The best way for protein in my opinion for optimal digestion is small amounts throughout the day.
 
@pennyr I find that soy protein powder can be a tough one. Maybe try some pea protein? One of my favorite things on the market is Silk’s Protein nut milk. It’s made from cashews, almonds, and pea protein.
 
@pennyr You might try Vega Protein shakes - no soy if I recall. You might need to cut it with some water when you've just about finished it. In general, I think a pea/rice protein mix gets you close to a complete protein. But pea protein powder is a good place to start. Nuts.com and True Nutrition are low cost sources. The latter lets you customize a mix including flavors and flavor strengths. Premixed options also sold.

I would google "vegan alpha-galactosidase" and explore it as a supplement. Beano is basically that substance.

Essi Quark is a type of yogurt that is no/low lactose, high in protein and low in sugar. Might be same/more digestible than greek yogurt. Macros about the same.

Have you tried tempeh - fried, grilled or baked?

Almond milk based cheese?

This is a calculator for RDA for protein. Note this will provide you with the minimum needed. Most recommendations for those lifting or will recommend higher amounts.

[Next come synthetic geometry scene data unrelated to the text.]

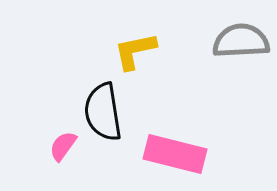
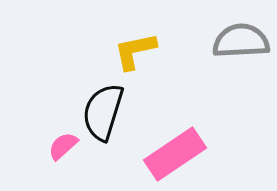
black semicircle: rotated 26 degrees clockwise
pink semicircle: rotated 12 degrees clockwise
pink rectangle: rotated 48 degrees counterclockwise
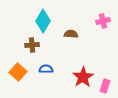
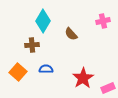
brown semicircle: rotated 136 degrees counterclockwise
red star: moved 1 px down
pink rectangle: moved 3 px right, 2 px down; rotated 48 degrees clockwise
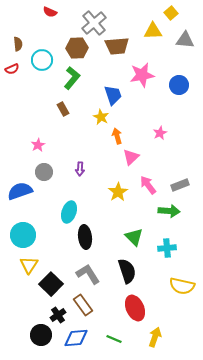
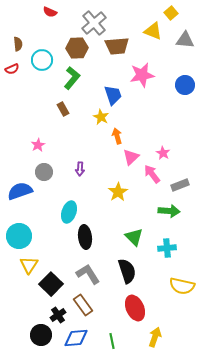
yellow triangle at (153, 31): rotated 24 degrees clockwise
blue circle at (179, 85): moved 6 px right
pink star at (160, 133): moved 3 px right, 20 px down; rotated 16 degrees counterclockwise
pink arrow at (148, 185): moved 4 px right, 11 px up
cyan circle at (23, 235): moved 4 px left, 1 px down
green line at (114, 339): moved 2 px left, 2 px down; rotated 56 degrees clockwise
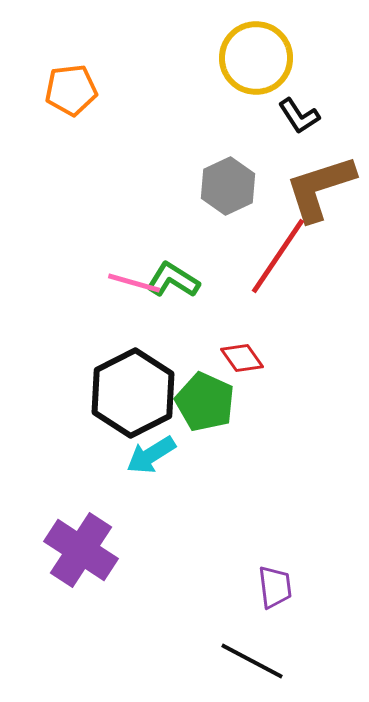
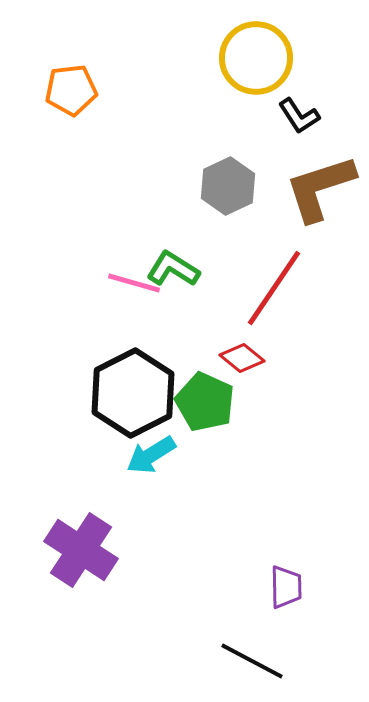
red line: moved 4 px left, 32 px down
green L-shape: moved 11 px up
red diamond: rotated 15 degrees counterclockwise
purple trapezoid: moved 11 px right; rotated 6 degrees clockwise
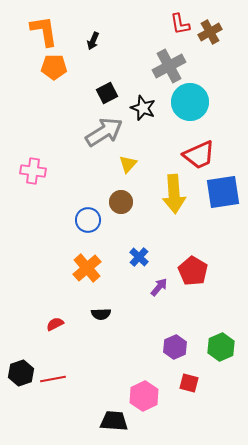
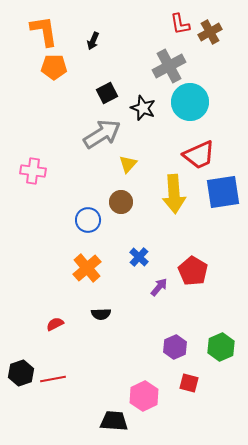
gray arrow: moved 2 px left, 2 px down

https://fnic.nal.usda.gov/fnic/dri-calculator/
 
@rylt Thank you for this! I do have Vega, and I should probably start making my own shakes with it. Honestly, it’s about as easy to digest as the soy. I’ve tried about 6 digestive enzyme blends with seitan, before I gave up on it all together. Yes, I love fakin’ bacon, and that’s a good idea- I’ll look into other tempehs as well. I like Kite Hill cheese, but it has 2-3 g protein per serving- not sure if anyone knows of any vegan cheese with higher protein content?

I’ll have to look into nuts.com and true nutrition. Thank you so much for putting all this together for me!